Wednesday, November 29, 2006

Wanted: clean government


Victorious Democrats should burn this fact into their brains as they prepare to take control of the U.S. Senate and House in January.

Exit polls showed the top concern of 41 percent of voters in the Nov. 7 election was corruption. They are demanding more ethical behavior in Washington.

Yet, as if deaf to the message, Democrats are faltering in their promise of a new reign of squeaky-clean transparency.

Some Democrats are reluctant to create an independent ethics oversight office that would be free to expose the sort of behavior that essentially cost Republicans power. Some Democrats claim they can police themselves. That either is a Pollyanna delusion or a clumsy effort to keep loopholes in ethics enforcement. The House ethics committee is dysfunctional at best, corrupt at worst.
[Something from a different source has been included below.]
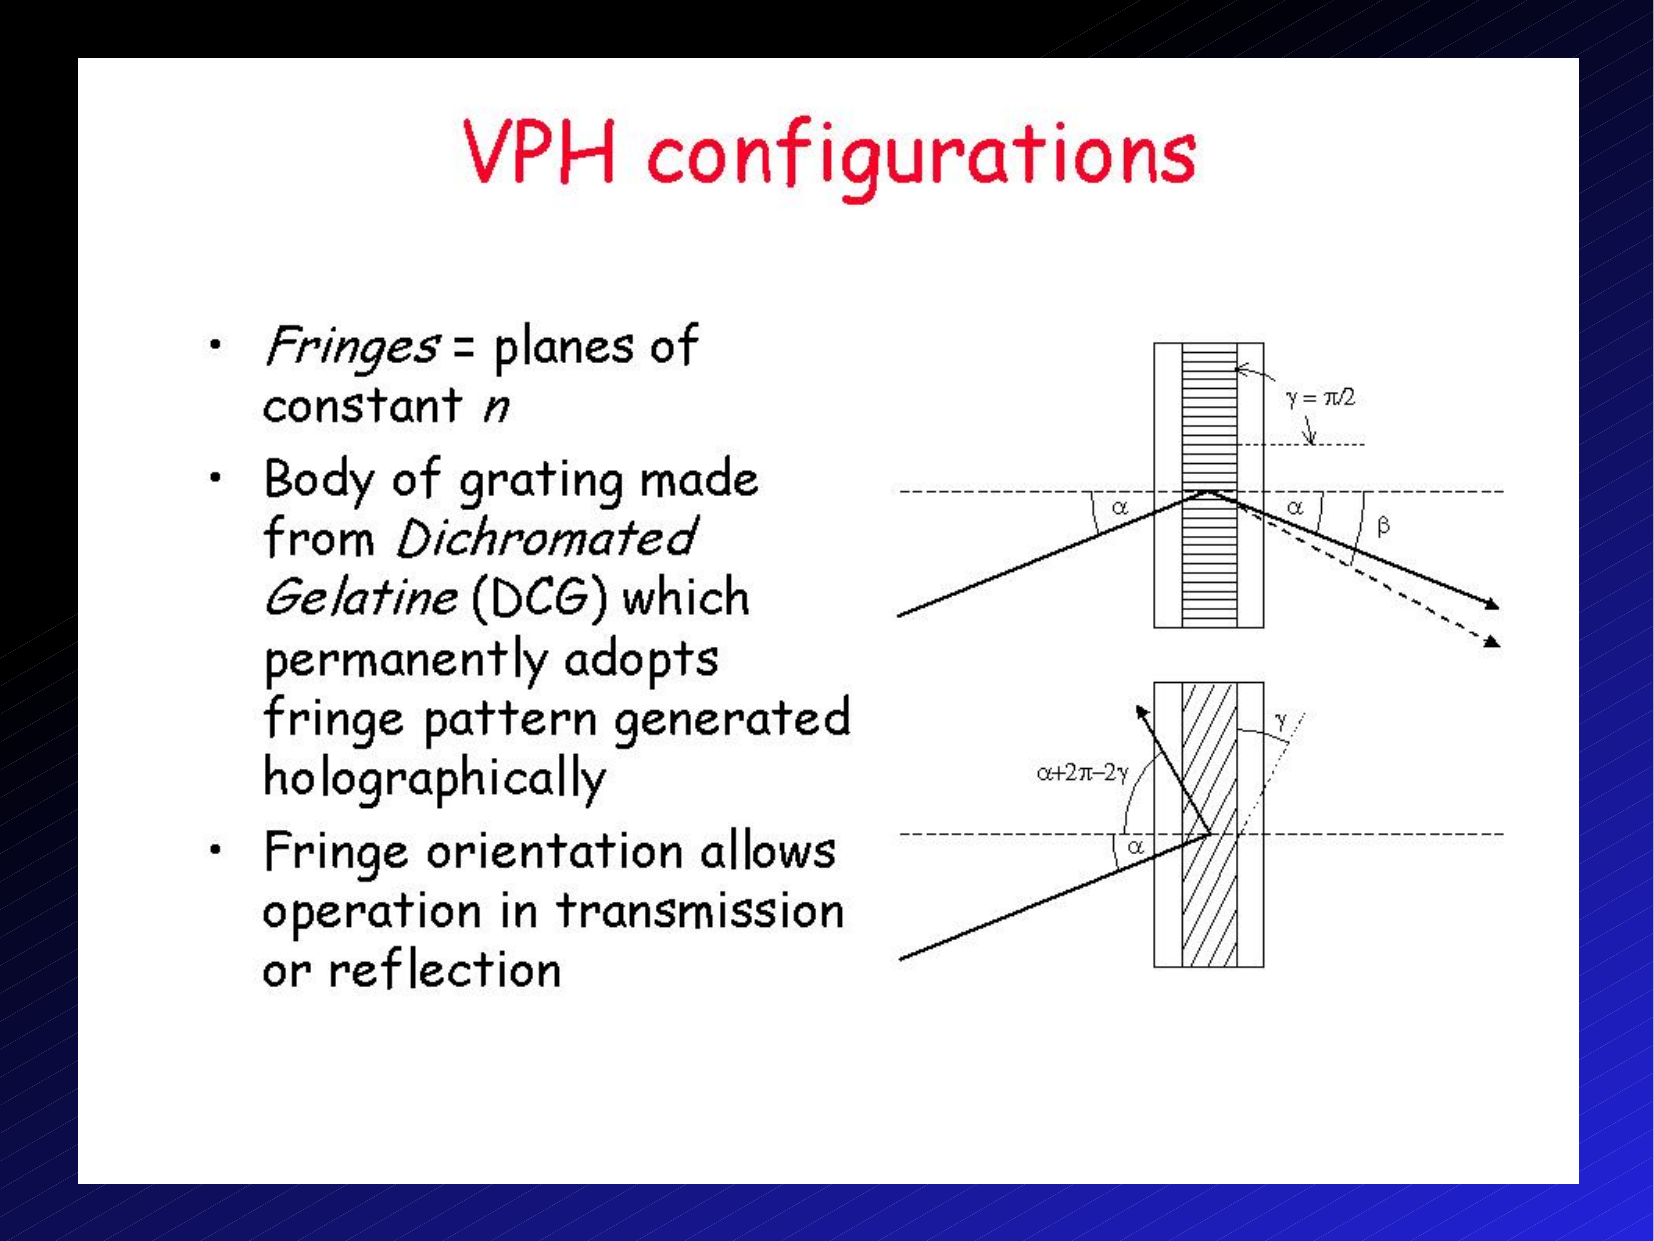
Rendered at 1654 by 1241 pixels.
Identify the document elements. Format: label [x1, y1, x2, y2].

picture [78, 58, 1579, 1184]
House Speaker-elect Nancy Pelosi also did no favor for herself or the party when she fought unsuccessfully for Rep. John Murtha as House Majority Leader. Despite his credentials as a critic of the Iraq war, he has a reputation for winking at ethics. He figured in the 1970s Abscam bribery scandal; he called ethical reform "a lot of crap" and has steered government business to a brother. That's hardly consistent with Pelosi's promise of unprecedented purity under Democratic rule.

Pelosi also toyed with the idea of naming Rep. Alcee Hastings as House intelligence committee chairman—a former federal judge accused of bribery and driven from the bench by Senate impeachment. Again, hardly a sign of reform.

If Democrats won't deliver ethics reform, voters who've given them this chance can as easily rout them from office in just two years as they did Republicans this month.